Before you leave the pharmacy, double-check that you have received:

  • The right person’s medicine — Look for your name on the bottle.
  • The right medicine — Make sure it is the medicine you were expecting.
  • The right time and dose — Make sure the instructions match what you were told by your doctor. This will ensure that you take the medicine correctly and at the right times.

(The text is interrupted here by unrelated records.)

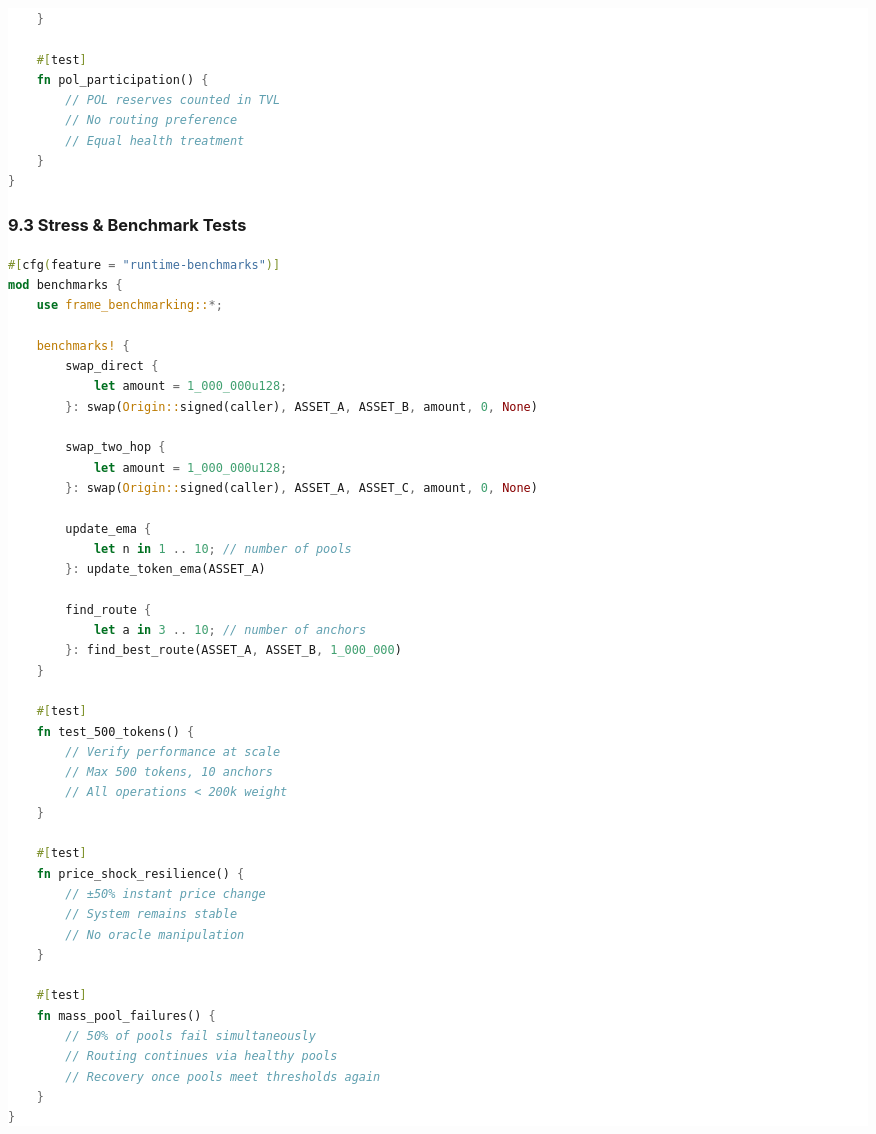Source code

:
 ```rust
    }

    #[test]
    fn pol_participation() {
        // POL reserves counted in TVL
        // No routing preference
        // Equal health treatment
    }
}
```

### 9.3 Stress & Benchmark Tests

```rust
#[cfg(feature = "runtime-benchmarks")]
mod benchmarks {
    use frame_benchmarking::*;

    benchmarks! {
        swap_direct {
            let amount = 1_000_000u128;
        }: swap(Origin::signed(caller), ASSET_A, ASSET_B, amount, 0, None)

        swap_two_hop {
            let amount = 1_000_000u128;
        }: swap(Origin::signed(caller), ASSET_A, ASSET_C, amount, 0, None)

        update_ema {
            let n in 1 .. 10; // number of pools
        }: update_token_ema(ASSET_A)

        find_route {
            let a in 3 .. 10; // number of anchors
        }: find_best_route(ASSET_A, ASSET_B, 1_000_000)
    }

    #[test]
    fn test_500_tokens() {
        // Verify performance at scale
        // Max 500 tokens, 10 anchors
        // All operations < 200k weight
    }

    #[test]
    fn price_shock_resilience() {
        // ±50% instant price change
        // System remains stable
        // No oracle manipulation
    }

    #[test]
    fn mass_pool_failures() {
        // 50% of pools fail simultaneously
        // Routing continues via healthy pools
        // Recovery once pools meet thresholds again
    }
}
```
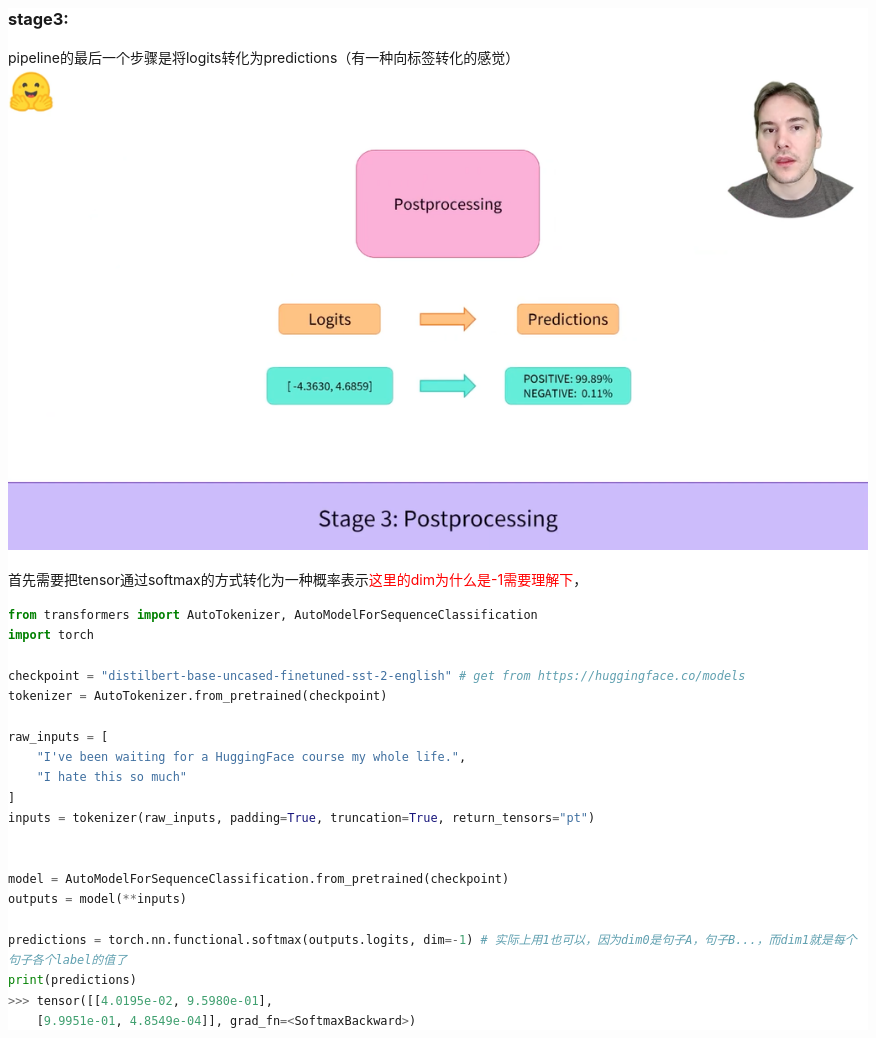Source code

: 
### stage3: 
pipeline的最后一个步骤是将logits转化为predictions（有一种向标签转化的感觉）
![](./MarkdownPictures/2021-08-05-14-32-45.png)

首先需要把tensor通过softmax的方式转化为一种概率表示<font color='red'>这里的dim为什么是-1需要理解下</font>，
```python
from transformers import AutoTokenizer, AutoModelForSequenceClassification
import torch

checkpoint = "distilbert-base-uncased-finetuned-sst-2-english" # get from https://huggingface.co/models
tokenizer = AutoTokenizer.from_pretrained(checkpoint)

raw_inputs = [
    "I've been waiting for a HuggingFace course my whole life.",
    "I hate this so much"
]
inputs = tokenizer(raw_inputs, padding=True, truncation=True, return_tensors="pt")


model = AutoModelForSequenceClassification.from_pretrained(checkpoint)
outputs = model(**inputs)

predictions = torch.nn.functional.softmax(outputs.logits, dim=-1) # 实际上用1也可以，因为dim0是句子A，句子B...，而dim1就是每个句子各个label的值了
print(predictions)
>>> tensor([[4.0195e-02, 9.5980e-01],
    [9.9951e-01, 4.8549e-04]], grad_fn=<SoftmaxBackward>)
```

If you have questions about your medicines, talk to your pharmacist.  Ask questions if a medicine looks different or if the bottle says something different than you are used to seeing.

Common pharmacy terms

  • Brand name medication — Medicines that are marketed by a specific drug name and manufacturer. When medicines are new to the market, they are only made by one company.
  • Controlled substance — Medicine placed in a special group by the government because it is a drug that could be abused. Certain laws apply to these kinds of medicines.
  • Co-pay — Depending on your pharmacy benefits, your insurance may not pay the entire price of your medicine. Your co-pay is the amount you need to pay.
  • Deductible — The amount you must pay each year before your insurance company will begin to pay. Some insurance plans do not have a deductible but might require co-pays.
  • Exclusion — A medicine or service not covered by your insurance.
  • Formulary — Also known as “preferred drug list.” This is a list of medicines that are preferred by your insurance company. Your medical team can help you learn which medicines are covered by your insurance.
  • Generic medication — A medicine that contains the same active ingredient as the brand name medication. The U.S. Food and Drug Administration has found these medicines to be as safe and effective as the brand names. Usually, generic medicines cost less.
  • Over-the-counter medication — A medicine that can be bought without a prescription. Most insurance plans do not cover these medicines. Examples include Tylenol®, Miralax®, or Benadryl®.
  • Pharmacy insurance card — This is sometimes called your drug benefit card. Insurance is divided into two parts: medical and pharmacy. It is important to know what type of insurance you have and whether you have coverage for both medical care and prescription medicines. Check with your insurance company to learn more. Depending on your insurance type, this card may be the same as your medical insurance card or a different card.
  • Prescription drug — A medicine that is regulated by the government. This drug requires an order from a doctor (prescription) before it can be purchased.
  • Prior authorization/precertification — Not all medicine is routinely covered by insurance. Sometimes the doctor or pharmacy must call and explain why you take a certain medicine. If your medicine requires prior authorization, work with your doctor, pharmacy, and insurance company to make sure the medicine is covered by insurance.
  • Quantity limitations — Limits placed on the amount of medicine you may get at one time. These limits make sure that you cannot take more medicine than the doctor recommends.
  • Specialty medications — Medicines taken for complex conditions. These drugs often need more monitoring and cost more.
  • Specialty pharmacy — A pharmacy that sells specialty medicines.

For more information

If you have questions about how to get your medicines after you leave St. Jude, please talk to your doctor, nurse, or pharmacist.

Key Points

  • It is important to continue taking the medicine your doctor has prescribed.
  • Choose 1 pharmacy to fill your prescriptions. This helps your pharmacists make sure your medicines are safe to take together.
  • Pay attention to refills. When you have 3–5 days of medicine left, call the number on your bottle to get a refill. If no refills are available, ask your pharmacist and doctor for next steps.
  • Make sure your medicine bottle shows the right name, medicine name, and dose. If a medicine looks different or if the bottle says something different than you are used to seeing, talk to your pharmacist.